Les premiers dossiers dont ils s’occupèrent furent ceux de Ferré et de Rossel. La presse libérale plaidait chaleureusement la cause du jeune officier. Dans cet inquiet, sans opinions politiques malsonnantes et qui avait si cavalièrement tourné le dos à la Commune, la bourgeoisie reconnut vite un de ses enfants égarés. Il avait d’ailleurs fait amende honorable. Les journaux publiaient ses mémoires où il vilipendait la Commune et les fédérés.

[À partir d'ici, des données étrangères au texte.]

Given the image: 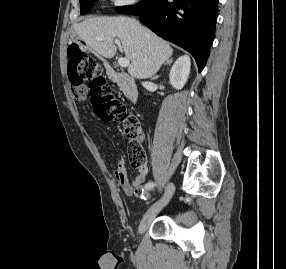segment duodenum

On racontait jour par jour sa vie de prisonnier, ses entretiens sublimes avec un ministre protestant, ses entrevues déchirantes avec sa famille. Le bonapartiste Jules Amigues organisa une manifestation d’étudiants pour demander sa grâce. De Ferré, pas un mot, si ce n’est pour dire qu’il était « hideux. » Sa mère était morte folle ; son frère était enfermé dans un cabanon de Versailles ; son père, prisonnier dans la citadelle de Fouras ; sa sœur, une jeune fille de 19 ans, silencieuse, résignée, consumait ses jours et ses nuits à gagner les vingt francs qu’elle envoyait chaque semaine aux prisonniers. Elle avait refusé l’aide de ses amis, ne voulant partager avec personne l’honneur d’accomplir son devoir. On ne pouvait rien imaginer de plus « hideux ».

Pendant douze semaines, la mort resta suspendue sur les condamnés. Le 28 Novembre, à six heures du matin, on leur dit qu’il fallait mourir. Ferré sauta hors de son lit sans montrer d’émotion, déclina la visite de l’aumônier, écrivit à la justice militaire pour demander l’élargissement des siens, et à sa sœur pour qu’elle enterrât son cadavre de manière à ce que ses amis pussent le retrouver. Rossel, assez surpris d’abord, s’entretint avec un pasteur, écrivit pour demander qu’on ne vengeât point sa mort, précaution très inutile, et rédigea un testament mystique.